Song by BTS

from the album Love Yourself: Answer
- Released: August 9, 2018
- Recorded: 2018
- Studio: Carrot Express; Dogg Bounce;
- Genre: Alternative rock
- Length: 4:00
- Label: Big Hit Entertainment
- Songwriters: ”hitman” bang; Slow Rabbit; Adora;
- Producer: Slow Rabbit

Music video
- "'Epiphany' Comeback Trailer" on YouTube

= Epiphany (BTS song) =

Song by BTS

"Epiphany" is a song by South Korean boy band BTS, sung as a solo by member Jin. It was released August 9, 2018, with the compilation album Love Yourself: Answer. It was written by ”hitman” bang, Slow Rabbit, and Adora, with Slow Rabbit being the sole producer.

== Background and release ==
The music video was released a week ahead of the pending album Love Yourself: Answer as a comeback trailer. Upon release, searches for the word increased 575%. It had over twenty million views in the first twenty-four hours.

== Promotion ==
The song was promoted at the 2018 KBS Song Festival on December 29, 2018.

== Music video ==
Billboard stated that the video tied in with the other music videos of the "Love Yourself" era thematically and narratively. It draws on the importance of self-love with lyrics such as, "I'm the one I should love in this world/Shining me, this precious soul of mine/I finally realize/So I love me/Not so perfect but so beautiful.”

Other critics pointed out the symbolism throughout the video, such as the calla lily and notebook, the sense of going backward and forward, through time and through different versions of one's self, guiding oneself to self-love. The video also switches from black-and-white to color, showing contrast and symbolizing acceptance as well as resignation. In line with the universe created through BTS's previous music videos and Love Yourself series, the video implies that member Jin, who moves back and forth through time to different alternate universes to try and save his friends, has finally realized that the answer to what he is searching for lies within himself.

• [STORED DATA]:
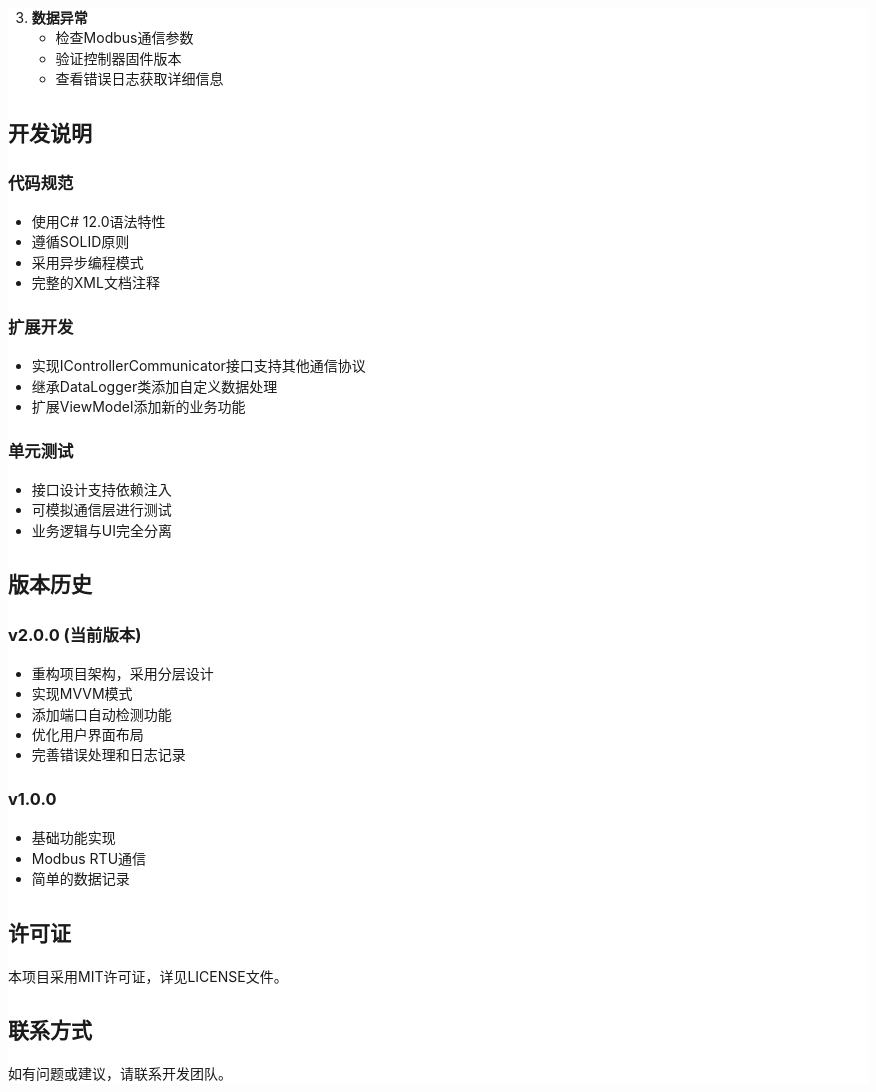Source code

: 3. **数据异常**
   - 检查Modbus通信参数
   - 验证控制器固件版本
   - 查看错误日志获取详细信息

## 开发说明

### 代码规范
- 使用C# 12.0语法特性
- 遵循SOLID原则
- 采用异步编程模式
- 完整的XML文档注释

### 扩展开发
- 实现IControllerCommunicator接口支持其他通信协议
- 继承DataLogger类添加自定义数据处理
- 扩展ViewModel添加新的业务功能

### 单元测试
- 接口设计支持依赖注入
- 可模拟通信层进行测试
- 业务逻辑与UI完全分离

## 版本历史

### v2.0.0 (当前版本)
- 重构项目架构，采用分层设计
- 实现MVVM模式
- 添加端口自动检测功能
- 优化用户界面布局
- 完善错误处理和日志记录

### v1.0.0
- 基础功能实现
- Modbus RTU通信
- 简单的数据记录

## 许可证

本项目采用MIT许可证，详见LICENSE文件。

## 联系方式

如有问题或建议，请联系开发团队。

• [ABOUT THIS EXERCISE]: Reproduce the full article about the BTS song "Epiphany" above, word for word from its first line to its last.

• [WRITTEN REPLY]:
Song by BTS

from the album Love Yourself: Answer
- Released: August 9, 2018
- Recorded: 2018
- Studio: Carrot Express; Dogg Bounce;
- Genre: Alternative rock
- Length: 4:00
- Label: Big Hit Entertainment
- Songwriters: ”hitman” bang; Slow Rabbit; Adora;
- Producer: Slow Rabbit

Music video
- "'Epiphany' Comeback Trailer" on YouTube

= Epiphany (BTS song) =

Song by BTS

"Epiphany" is a song by South Korean boy band BTS, sung as a solo by member Jin. It was released August 9, 2018, with the compilation album Love Yourself: Answer. It was written by ”hitman” bang, Slow Rabbit, and Adora, with Slow Rabbit being the sole producer.

== Background and release ==
The music video was released a week ahead of the pending album Love Yourself: Answer as a comeback trailer. Upon release, searches for the word increased 575%. It had over twenty million views in the first twenty-four hours.

== Promotion ==
The song was promoted at the 2018 KBS Song Festival on December 29, 2018.

== Music video ==
Billboard stated that the video tied in with the other music videos of the "Love Yourself" era thematically and narratively. It draws on the importance of self-love with lyrics such as, "I'm the one I should love in this world/Shining me, this precious soul of mine/I finally realize/So I love me/Not so perfect but so beautiful.”

Other critics pointed out the symbolism throughout the video, such as the calla lily and notebook, the sense of going backward and forward, through time and through different versions of one's self, guiding oneself to self-love. The video also switches from black-and-white to color, showing contrast and symbolizing acceptance as well as resignation. In line with the universe created through BTS's previous music videos and Love Yourself series, the video implies that member Jin, who moves back and forth through time to different alternate universes to try and save his friends, has finally realized that the answer to what he is searching for lies within himself.